1. B&K usually receives decent to good ratings in the home theater mags but that's all. However, about 4 months back, Perfect Vision happened to rate the B&K Ref 30 pre as nice for an all around ht setup but slandered it pretty good for music repro. I'd sell it and look for a more musically oriented pre/pro like Classe or Primare, used of course. That will probably be your biggest bang for the buck right now as far as swapping components out. And if you get a good sell from your B&K, it may not cost much.
2. Your Sony DVP-S7700 DVD player most likely far out performs your Yamaha cd player, so why not sell the Yamaha also? I wouldn't bother with the dac.
3. Look toward installing dedicated circuits and lines for your amp, pre, and dvd player by either you or your electrician. Having your amp on it's own circuit could really open up the dynamic headroom even at low volume levels. It's amazing how even having a low power drawing component like a pre-amp on the same circuit can/will draw just enough juice from the amp to make your presentation sound rather flat and lifeless. Also, if possible, the dvd player should be on an entirely seperate circuit from the amp and pre because of the digital noise cd and dvd players generate back into the ac lines for the next component to deal with.

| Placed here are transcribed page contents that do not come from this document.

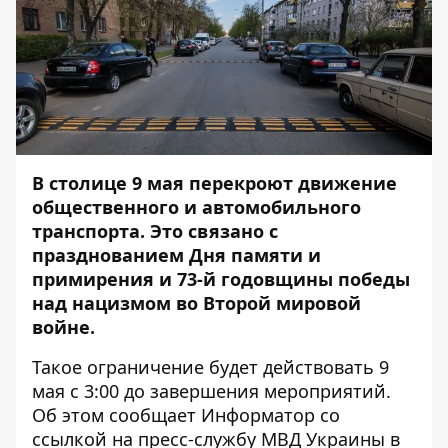
В столице 9 мая перекроют движение
общественного и автомобильного
транспорта. Это связано с
празднованием Дня памяти и
примирения и 73-й годовщины победы
над нацизмом во Второй мировой
войне.
Такое ограничение будет действовать 9
мая с 3:00 до завершения мероприятий.
Об этом сообщает
Информатор
со
ссылкой на пресс-службу МВД Украины в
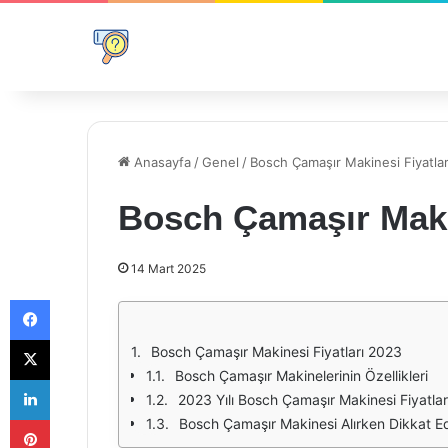
Anasayfa
/
Genel
/
Bosch Çamaşır Makinesi Fiyatla
Bosch Çamaşır Makin
14 Mart 2025
Facebook
X
Bosch Çamaşır Makinesi Fiyatları 2023
Bosch Çamaşır Makinelerinin Özellikleri
LinkedIn
2023 Yılı Bosch Çamaşır Makinesi Fiyatlar
Pinterest
Bosch Çamaşır Makinesi Alırken Dikkat E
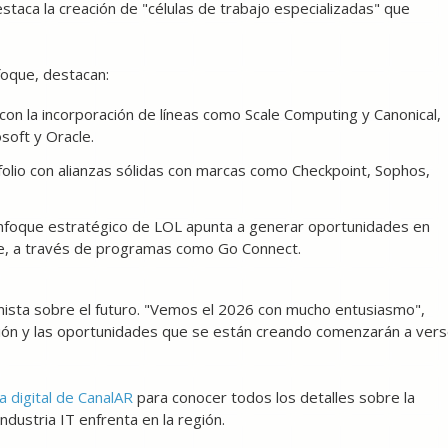
taca la creación de "células de trabajo especializadas" que
foque, destacan:
 con la incorporación de líneas como Scale Computing y Canonical,
soft y Oracle.
folio con alianzas sólidas con marcas como Checkpoint, Sophos,
enfoque estratégico de LOL apunta a generar oportunidades en
ube, a través de programas como Go Connect.
mista sobre el futuro. "Vemos el 2026 con mucho entusiasmo",
ación y las oportunidades que se están creando comenzarán a ver
a digital de CanalAR
para conocer todos los detalles sobre la
ndustria IT enfrenta en la región.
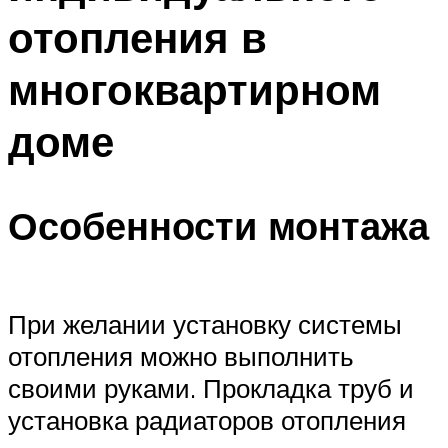
отопления в
многоквартирном
доме
Особенности монтажа
При желании установку системы
отопления можно выполнить
своими руками. Прокладка труб и
установка радиаторов отопления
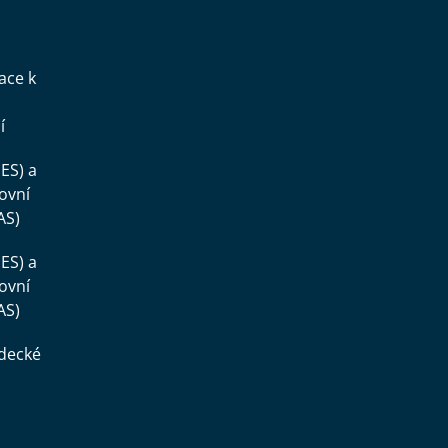
ace k
í
ES) a
ovní
AS)
ES) a
ovní
AS)
ědecké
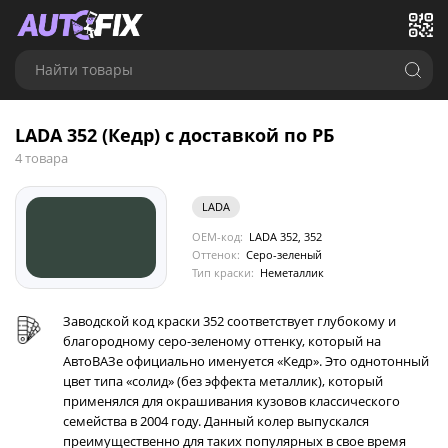
Найти товары
LADA 352 (Кедр) с доставкой по РБ
4 товара
LADA
OEM-код:
LADA 352, 352
Оттенок:
Серо-зеленый
Тип краски:
Неметаллик
Заводской код краски 352 соответствует глубокому и
благородному серо-зеленому оттенку, который на
АвтоВАЗе официально именуется «Кедр». Это однотонный
цвет типа «солид» (без эффекта металлик), который
применялся для окрашивания кузовов классического
семейства в 2004 году. Данный колер выпускался
преимущественно для таких популярных в свое время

4. Room acoustics actually account for up to 80% of the sonics of your system. Research that part and see what improvements you can do for free.
5. Install some relatively inexpensive power conditioners for your 3 main components. Can present a large sonic improvement.
6. Speaker placement should be a serious consideration as well if you want a large deep and wide soundstage, well defined bass, etc..
All the above could actually cost you very little , yet help your system lean toward the high-end in it's sonic capabilities. If you did the above, then you would probably have a much better understanding what your system is really capable of and where it's weakest links are.
BTW, it really shouldn't matter much whether you're more into movies or music. However, imo, if you focus your attention on excellent music reproduction, then whatever movies you watch should also sound that much better.